== DIRECTIVE ==
A single number is required: the count of lines in the entries below that include the word "polygon".

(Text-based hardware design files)
──────────────────────────────

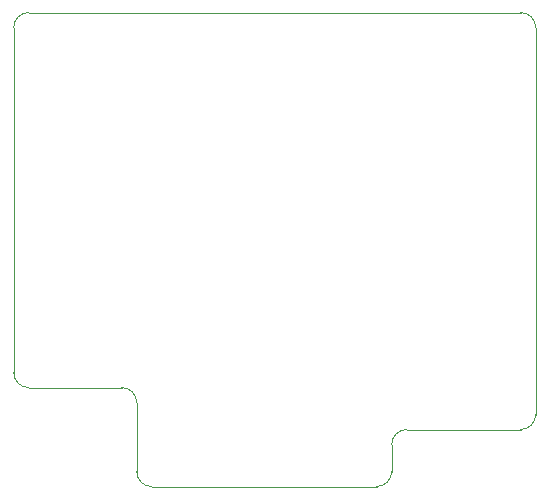
<source format=gbr>
%TF.GenerationSoftware,KiCad,Pcbnew,7.0.9*%
%TF.CreationDate,2023-11-29T23:55:16+08:00*%
%TF.ProjectId,ohmify-overdrive,6f686d69-6679-42d6-9f76-657264726976,rev?*%
%TF.SameCoordinates,Original*%
%TF.FileFunction,Profile,NP*%
%FSLAX46Y46*%
G04 Gerber Fmt 4.6, Leading zero omitted, Abs format (unit mm)*
G04 Created by KiCad (PCBNEW 7.0.9) date 2023-11-29 23:55:16*
%MOMM*%
%LPD*%
G01*
G04 APERTURE LIST*
%TA.AperFunction,Profile*%
%ADD10C,0.100000*%
%TD*%
G04 APERTURE END LIST*
D10*
X167640000Y-139700000D02*
X167640000Y-137414000D01*
X146050000Y-133858000D02*
G75*
G03*
X144780000Y-132588000I-1270000J0D01*
G01*
X135636000Y-131318000D02*
G75*
G03*
X136906000Y-132588000I1270000J0D01*
G01*
X179832000Y-102108000D02*
X179832000Y-134874000D01*
X136906000Y-100838000D02*
X178562000Y-100838000D01*
X168910000Y-136144000D02*
X178562000Y-136144000D01*
X136906000Y-100838000D02*
G75*
G03*
X135636000Y-102108000I0J-1270000D01*
G01*
X178562000Y-136144000D02*
G75*
G03*
X179832000Y-134874000I0J1270000D01*
G01*
X179832000Y-102108000D02*
G75*
G03*
X178562000Y-100838000I-1270000J0D01*
G01*
X166370000Y-140970000D02*
X147320000Y-140970000D01*
X136906000Y-132588000D02*
X144780000Y-132588000D01*
X166370000Y-140970000D02*
G75*
G03*
X167640000Y-139700000I0J1270000D01*
G01*
X146050000Y-139700000D02*
G75*
G03*
X147320000Y-140970000I1270000J0D01*
G01*
X135636000Y-131318000D02*
X135636000Y-102108000D01*
X146050000Y-133858000D02*
X146050000Y-139700000D01*
X168910000Y-136144000D02*
G75*
G03*
X167640000Y-137414000I0J-1270000D01*
G01*
M02*

</source>
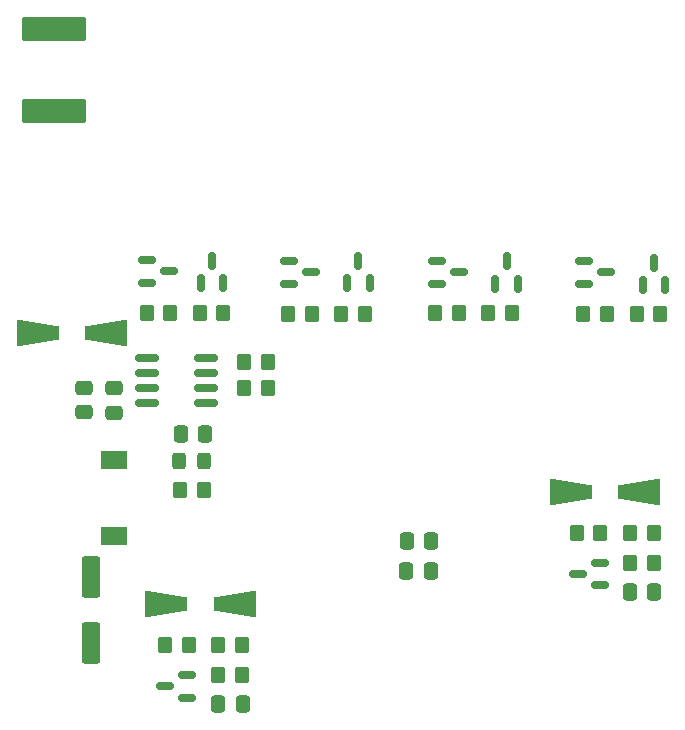
<source format=gbr>
%TF.GenerationSoftware,KiCad,Pcbnew,8.0.2-1*%
%TF.CreationDate,2024-05-28T09:05:20+02:00*%
%TF.ProjectId,Antenna Rotator,416e7465-6e6e-4612-9052-6f7461746f72,rev?*%
%TF.SameCoordinates,Original*%
%TF.FileFunction,Paste,Top*%
%TF.FilePolarity,Positive*%
%FSLAX46Y46*%
G04 Gerber Fmt 4.6, Leading zero omitted, Abs format (unit mm)*
G04 Created by KiCad (PCBNEW 8.0.2-1) date 2024-05-28 09:05:20*
%MOMM*%
%LPD*%
G01*
G04 APERTURE LIST*
G04 Aperture macros list*
%AMRoundRect*
0 Rectangle with rounded corners*
0 $1 Rounding radius*
0 $2 $3 $4 $5 $6 $7 $8 $9 X,Y pos of 4 corners*
0 Add a 4 corners polygon primitive as box body*
4,1,4,$2,$3,$4,$5,$6,$7,$8,$9,$2,$3,0*
0 Add four circle primitives for the rounded corners*
1,1,$1+$1,$2,$3*
1,1,$1+$1,$4,$5*
1,1,$1+$1,$6,$7*
1,1,$1+$1,$8,$9*
0 Add four rect primitives between the rounded corners*
20,1,$1+$1,$2,$3,$4,$5,0*
20,1,$1+$1,$4,$5,$6,$7,0*
20,1,$1+$1,$6,$7,$8,$9,0*
20,1,$1+$1,$8,$9,$2,$3,0*%
%AMOutline4P*
0 Free polygon, 4 corners , with rotation*
0 The origin of the aperture is its center*
0 number of corners: always 4*
0 $1 to $8 corner X, Y*
0 $9 Rotation angle, in degrees counterclockwise*
0 create outline with 4 corners*
4,1,4,$1,$2,$3,$4,$5,$6,$7,$8,$1,$2,$9*%
G04 Aperture macros list end*
%ADD10RoundRect,0.150000X-0.587500X-0.150000X0.587500X-0.150000X0.587500X0.150000X-0.587500X0.150000X0*%
%ADD11R,2.200000X1.500000*%
%ADD12RoundRect,0.150000X0.825000X0.150000X-0.825000X0.150000X-0.825000X-0.150000X0.825000X-0.150000X0*%
%ADD13RoundRect,0.250000X0.475000X-0.337500X0.475000X0.337500X-0.475000X0.337500X-0.475000X-0.337500X0*%
%ADD14RoundRect,0.250000X0.350000X0.450000X-0.350000X0.450000X-0.350000X-0.450000X0.350000X-0.450000X0*%
%ADD15RoundRect,0.250000X-0.550000X1.500000X-0.550000X-1.500000X0.550000X-1.500000X0.550000X1.500000X0*%
%ADD16RoundRect,0.250000X-0.350000X-0.450000X0.350000X-0.450000X0.350000X0.450000X-0.350000X0.450000X0*%
%ADD17RoundRect,0.250000X0.337500X0.475000X-0.337500X0.475000X-0.337500X-0.475000X0.337500X-0.475000X0*%
%ADD18RoundRect,0.250001X-2.474999X0.799999X-2.474999X-0.799999X2.474999X-0.799999X2.474999X0.799999X0*%
%ADD19Outline4P,-1.800000X-1.150000X1.800000X-0.550000X1.800000X0.550000X-1.800000X1.150000X0.000000*%
%ADD20Outline4P,-1.800000X-1.150000X1.800000X-0.550000X1.800000X0.550000X-1.800000X1.150000X180.000000*%
%ADD21RoundRect,0.150000X0.587500X0.150000X-0.587500X0.150000X-0.587500X-0.150000X0.587500X-0.150000X0*%
%ADD22RoundRect,0.250000X-0.337500X-0.475000X0.337500X-0.475000X0.337500X0.475000X-0.337500X0.475000X0*%
%ADD23RoundRect,0.250000X-0.325000X-0.450000X0.325000X-0.450000X0.325000X0.450000X-0.325000X0.450000X0*%
%ADD24RoundRect,0.150000X0.150000X-0.587500X0.150000X0.587500X-0.150000X0.587500X-0.150000X-0.587500X0*%
G04 APERTURE END LIST*
D10*
%TO.C,D8*%
X175500000Y-69500000D03*
X175500000Y-71400000D03*
X177375000Y-70450000D03*
%TD*%
D11*
%TO.C,L1*%
X160655000Y-86335000D03*
X160655000Y-92735000D03*
%TD*%
D12*
%TO.C,U1*%
X168475000Y-81505000D03*
X168475000Y-80235000D03*
X168475000Y-78965000D03*
X168475000Y-77695000D03*
X163525000Y-77695000D03*
X163525000Y-78965000D03*
X163525000Y-80235000D03*
X163525000Y-81505000D03*
%TD*%
D13*
%TO.C,C1*%
X160655000Y-82317500D03*
X160655000Y-80242500D03*
%TD*%
D14*
%TO.C,R17*%
X202437500Y-74000000D03*
X200437500Y-74000000D03*
%TD*%
D15*
%TO.C,C4*%
X158750000Y-96260000D03*
X158750000Y-101860000D03*
%TD*%
D14*
%TO.C,R14*%
X165450000Y-73875000D03*
X163450000Y-73875000D03*
%TD*%
%TO.C,R7*%
X206375000Y-92550000D03*
X204375000Y-92550000D03*
%TD*%
%TO.C,R10*%
X169950000Y-73875000D03*
X167950000Y-73875000D03*
%TD*%
D16*
%TO.C,R4*%
X165000000Y-102000000D03*
X167000000Y-102000000D03*
%TD*%
D14*
%TO.C,R8*%
X171500000Y-104500000D03*
X169500000Y-104500000D03*
%TD*%
%TO.C,R15*%
X177437500Y-74000000D03*
X175437500Y-74000000D03*
%TD*%
D10*
%TO.C,D7*%
X163512500Y-69425000D03*
X163512500Y-71325000D03*
X165387500Y-70375000D03*
%TD*%
D17*
%TO.C,C8*%
X206412500Y-97550000D03*
X204337500Y-97550000D03*
%TD*%
D14*
%TO.C,R1*%
X173720000Y-80264000D03*
X171720000Y-80264000D03*
%TD*%
D18*
%TO.C,F1*%
X155575000Y-49865000D03*
X155575000Y-56815000D03*
%TD*%
D19*
%TO.C,D1*%
X154220000Y-75565000D03*
D20*
X160020000Y-75565000D03*
%TD*%
D17*
%TO.C,C6*%
X187537500Y-93200000D03*
X185462500Y-93200000D03*
%TD*%
D21*
%TO.C,D6*%
X201875000Y-96950000D03*
X201875000Y-95050000D03*
X200000000Y-96000000D03*
%TD*%
D22*
%TO.C,C5*%
X185425000Y-95700000D03*
X187500000Y-95700000D03*
%TD*%
D23*
%TO.C,D2*%
X166234000Y-86400000D03*
X168284000Y-86400000D03*
%TD*%
D14*
%TO.C,R12*%
X194375000Y-73900000D03*
X192375000Y-73900000D03*
%TD*%
D17*
%TO.C,C3*%
X168423500Y-84100000D03*
X166348500Y-84100000D03*
%TD*%
D20*
%TO.C,D3*%
X170900000Y-98500000D03*
D19*
X165100000Y-98500000D03*
%TD*%
D14*
%TO.C,R13*%
X206937500Y-74000000D03*
X204937500Y-74000000D03*
%TD*%
D24*
%TO.C,Q4*%
X205437500Y-71500000D03*
X207337500Y-71500000D03*
X206387500Y-69625000D03*
%TD*%
D16*
%TO.C,R2*%
X171720000Y-78000000D03*
X173720000Y-78000000D03*
%TD*%
D14*
%TO.C,R9*%
X206375000Y-95050000D03*
X204375000Y-95050000D03*
%TD*%
D13*
%TO.C,C2*%
X158155000Y-82280000D03*
X158155000Y-80205000D03*
%TD*%
D20*
%TO.C,D4*%
X205175000Y-89050000D03*
D19*
X199375000Y-89050000D03*
%TD*%
D24*
%TO.C,Q1*%
X168050000Y-71375000D03*
X169950000Y-71375000D03*
X169000000Y-69500000D03*
%TD*%
D14*
%TO.C,R6*%
X171500000Y-102000000D03*
X169500000Y-102000000D03*
%TD*%
D21*
%TO.C,D5*%
X166875000Y-106450000D03*
X166875000Y-104550000D03*
X165000000Y-105500000D03*
%TD*%
D24*
%TO.C,Q3*%
X192975000Y-71400000D03*
X194875000Y-71400000D03*
X193925000Y-69525000D03*
%TD*%
D16*
%TO.C,R5*%
X199875000Y-92550000D03*
X201875000Y-92550000D03*
%TD*%
D14*
%TO.C,R11*%
X181937500Y-74000000D03*
X179937500Y-74000000D03*
%TD*%
D10*
%TO.C,D10*%
X200500000Y-69500000D03*
X200500000Y-71400000D03*
X202375000Y-70450000D03*
%TD*%
D14*
%TO.C,R3*%
X168275000Y-88900000D03*
X166275000Y-88900000D03*
%TD*%
D10*
%TO.C,D9*%
X188000000Y-69500000D03*
X188000000Y-71400000D03*
X189875000Y-70450000D03*
%TD*%
D17*
%TO.C,C7*%
X171575000Y-107000000D03*
X169500000Y-107000000D03*
%TD*%
D14*
%TO.C,R16*%
X189875000Y-73900000D03*
X187875000Y-73900000D03*
%TD*%
D24*
%TO.C,Q2*%
X180425000Y-71387500D03*
X182325000Y-71387500D03*
X181375000Y-69512500D03*
%TD*%
M02*

</source>
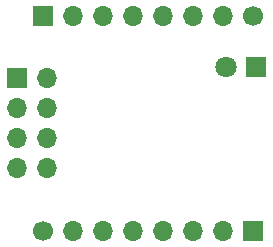
<source format=gbr>
%TF.GenerationSoftware,KiCad,Pcbnew,7.0.2*%
%TF.CreationDate,2023-05-28T00:49:17+02:00*%
%TF.ProjectId,cc1101_pcb,63633131-3031-45f7-9063-622e6b696361,rev?*%
%TF.SameCoordinates,Original*%
%TF.FileFunction,Soldermask,Bot*%
%TF.FilePolarity,Negative*%
%FSLAX46Y46*%
G04 Gerber Fmt 4.6, Leading zero omitted, Abs format (unit mm)*
G04 Created by KiCad (PCBNEW 7.0.2) date 2023-05-28 00:49:17*
%MOMM*%
%LPD*%
G01*
G04 APERTURE LIST*
%ADD10R,1.700000X1.700000*%
%ADD11O,1.700000X1.700000*%
%ADD12C,1.700000*%
%ADD13C,1.800000*%
%ADD14R,1.800000X1.800000*%
G04 APERTURE END LIST*
D10*
%TO.C,J1*%
X37400000Y-78900000D03*
D11*
X39940000Y-78900000D03*
X42480000Y-78900000D03*
X45020000Y-78900000D03*
X47560000Y-78900000D03*
X50100000Y-78900000D03*
X52640000Y-78900000D03*
D12*
X55180000Y-78900000D03*
%TD*%
%TO.C,J2*%
X37440000Y-97100000D03*
D11*
X39980000Y-97100000D03*
X42520000Y-97100000D03*
X45060000Y-97100000D03*
X47600000Y-97100000D03*
X50140000Y-97100000D03*
X52680000Y-97100000D03*
D10*
X55220000Y-97100000D03*
%TD*%
D13*
%TO.C,LED*%
X52860000Y-83200000D03*
D14*
X55400000Y-83200000D03*
%TD*%
D10*
%TO.C,J3*%
X35160000Y-84180000D03*
D11*
X37700000Y-84180000D03*
X35160000Y-86720000D03*
X37700000Y-86720000D03*
X35160000Y-89260000D03*
X37700000Y-89260000D03*
X35160000Y-91800000D03*
X37700000Y-91800000D03*
%TD*%
M02*

</source>
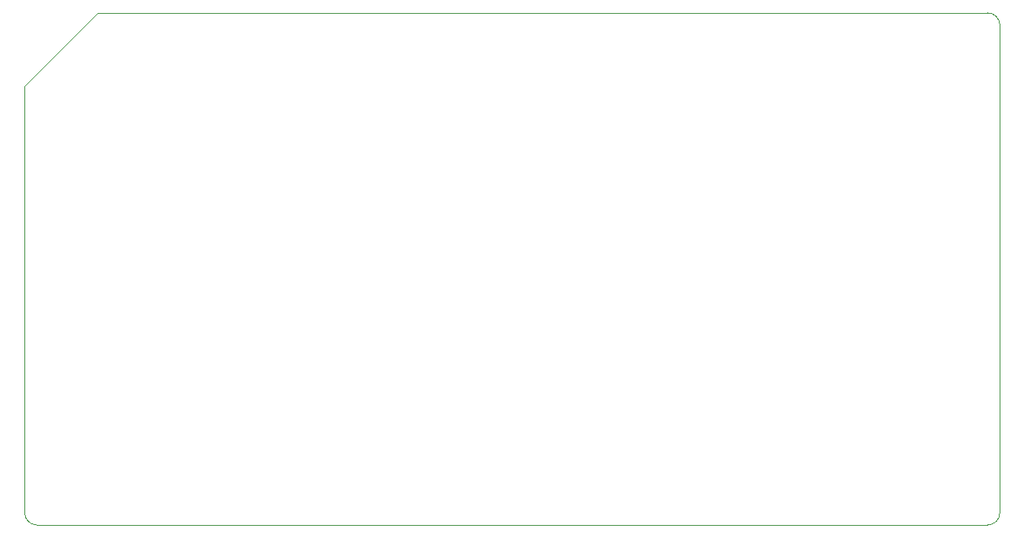
<source format=gbr>
G04 #@! TF.GenerationSoftware,KiCad,Pcbnew,(6.0.2)*
G04 #@! TF.CreationDate,2025-06-09T16:09:45-07:00*
G04 #@! TF.ProjectId,z80-cpu-mem,7a38302d-6370-4752-9d6d-656d2e6b6963,1.0*
G04 #@! TF.SameCoordinates,Original*
G04 #@! TF.FileFunction,Profile,NP*
%FSLAX46Y46*%
G04 Gerber Fmt 4.6, Leading zero omitted, Abs format (unit mm)*
G04 Created by KiCad (PCBNEW (6.0.2)) date 2025-06-09 16:09:45*
%MOMM*%
%LPD*%
G01*
G04 APERTURE LIST*
G04 #@! TA.AperFunction,Profile*
%ADD10C,0.050000*%
G04 #@! TD*
G04 APERTURE END LIST*
D10*
X133350000Y-78740000D02*
X226060000Y-78740000D01*
X226060000Y-132080000D02*
X127000000Y-132080000D01*
X125730000Y-130810000D02*
G75*
G03*
X127000000Y-132080000I1269999J-1D01*
G01*
X125730000Y-130810000D02*
X125730000Y-86360000D01*
X227330000Y-80010000D02*
G75*
G03*
X226060000Y-78740000I-1269999J1D01*
G01*
X226060000Y-132080000D02*
G75*
G03*
X227330000Y-130810000I1J1269999D01*
G01*
X125730000Y-86360000D02*
X133350000Y-78740000D01*
X227330000Y-80010000D02*
X227330000Y-130810000D01*
M02*

</source>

──────────────────────────────

== SOLVED EXERCISE ==
2